Niveau de difficulté: intermédiaire

Distance: 12,8 km pour la boucle proposée ou 9,4 km en faisant l'aller-retour jusqu'à la carcasse de l'avion

Dénivelé: 485 mètres

Durée: de 5 à 6 heures de marche

Lieu de départ: depuis Saint-Donat, suivre la 329 Sud sur 8 km et tourner à droite sur le chemin Regimbald. Le stationnement public est à 1,5 km. L'arrivée se fait au même endroit.

Chiens admis: oui

Droit d'entrée: gratuit

Stationnement: gratuit

Services: toilettes sèches au début du sentier. Aucun point d'eau. Les indications sont claires. Des cartes sont fournies gratuitement au bureau d'information touristique de Saint-Donat (536, rue Principale).

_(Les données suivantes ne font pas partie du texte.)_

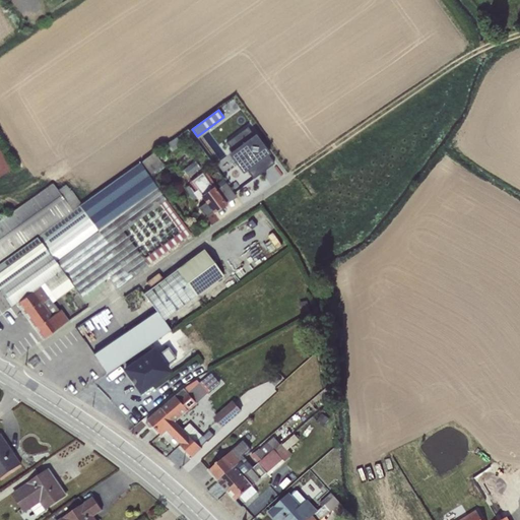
[(247,127),(225,142),(232,150),(228,153),(242,174),(246,171),(253,179),(274,164),(267,154),(269,153),(255,134),(253,135),(247,127)]
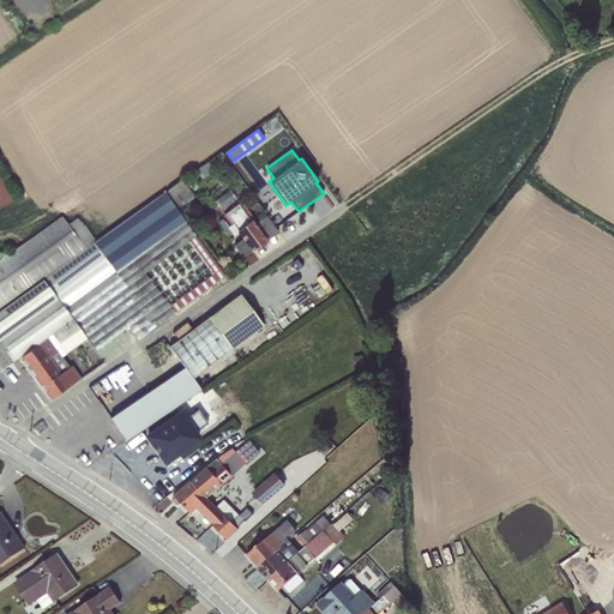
[(215,157),(197,170),(203,179),(221,166),(215,157)]
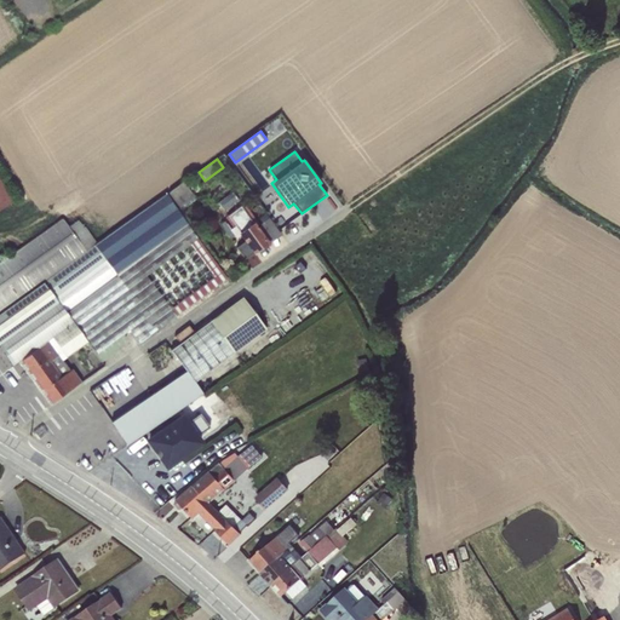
[(0,176),(0,208),(15,200),(0,176)]
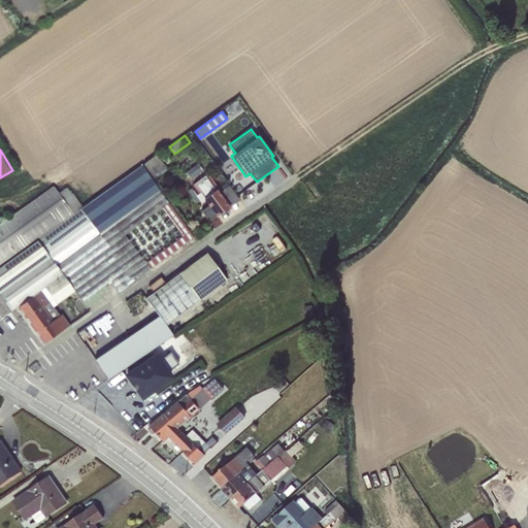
[(157,155),(143,164),(154,179),(167,169),(157,155)]
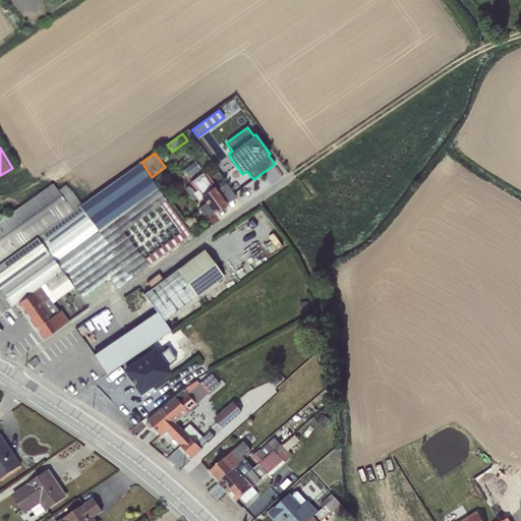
[(195,161),(183,170),(188,177),(200,168),(195,161)]
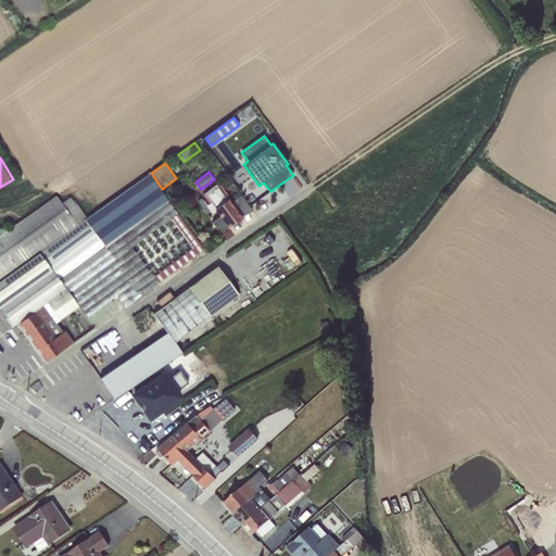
[(148,174),(0,280),(0,308),(13,327),(17,324),(42,305),(57,323),(78,306),(86,318),(111,300),(116,295),(125,307),(203,250),(148,174)]
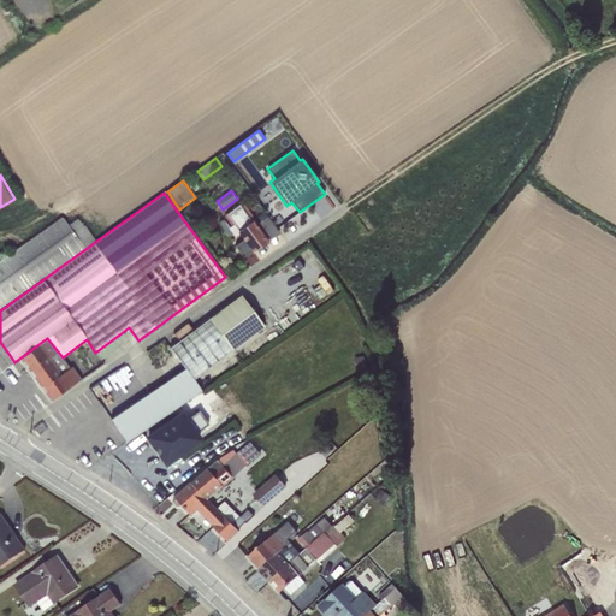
[(243,202),(240,206),(266,242),(279,234),(267,217),(258,224),(243,202)]
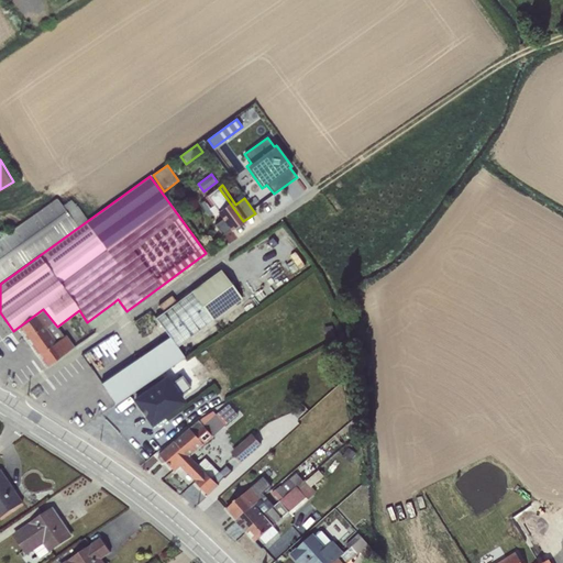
[(219,188),(207,196),(231,230),(243,221),(219,188)]
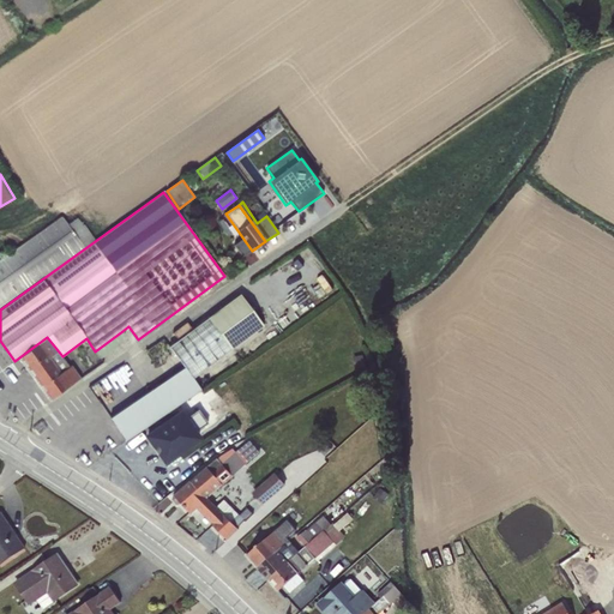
[(61,216),(0,259),(0,308),(95,241),(78,217),(67,224),(61,216)]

Infos: clubpleinairsaint-donat.org

Réservation des refuges: 819 424-2833

Nos bonnes adresses

Pour faire le plein d'énergie avant la randonnée: Café Ohana

Le café Ohana n'a pas encore un an, mais on croirait sans peine qu'il est installé depuis toujours dans le coeur du village, adopté par tant d'habitués qui viennent s'y raconter chaque semaine, sinon chaque jour, petits bonheurs et grandes déceptions. Les deux Geneviève - Mercier et Cloutier - ont trouvé une recette gagnante: ambiance chaleureuse, déjeuners excellents, salades et sandwichs santé originaux. L'approvisionnement local est une priorité, disent-elles: le café est torréfié par Couleur Café, à Sainte-Agathe-des-Monts.

361, rue Principale, Saint-Donat

cafeohana.ca

Pour rapporter à la maison: La boulangerie de Saint-Donat

Véritable institution dans Lanaudière, la boulangerie de Saint-Donat n'est plus tout à fait ce qu'elle était: la boutique du centre-ville a été rachetée récemment par un boulanger d'origine alsacienne, Luc Audéoude, qui a introduit depuis son arrivée dans l'entreprise une plus grande variété de pains, cuits sur place. Il y a donc beaucoup plus que les fameuses tartes au sucre qui ont fait la réputation de l'entreprise familiale fondée en 1924. Produits régionaux et sandwichs aussi vendus pour emporter.

413, rue Principale, Saint-Donat

boulangeriestdonat.com

Pour se reposer

Nichée dans une ancienne résidence pour personnes âgées, l'Auberge près du lac propose cinq studios entièrement équipés - cuisine complète, coin salon, Wi-Fi gratuit - et deux appartements d'une et deux chambres rénovés récemment avec goût. C'est propre, moderne, tranquille et très pratique. On regrette sincèrement qu'il n'y ait pas plus d'établissements offrant un aussi bon rapport qualité-prix au nord de Montréal. Paiement par chèque ou argent comptant seulement. À partir de 90$ la nuitée.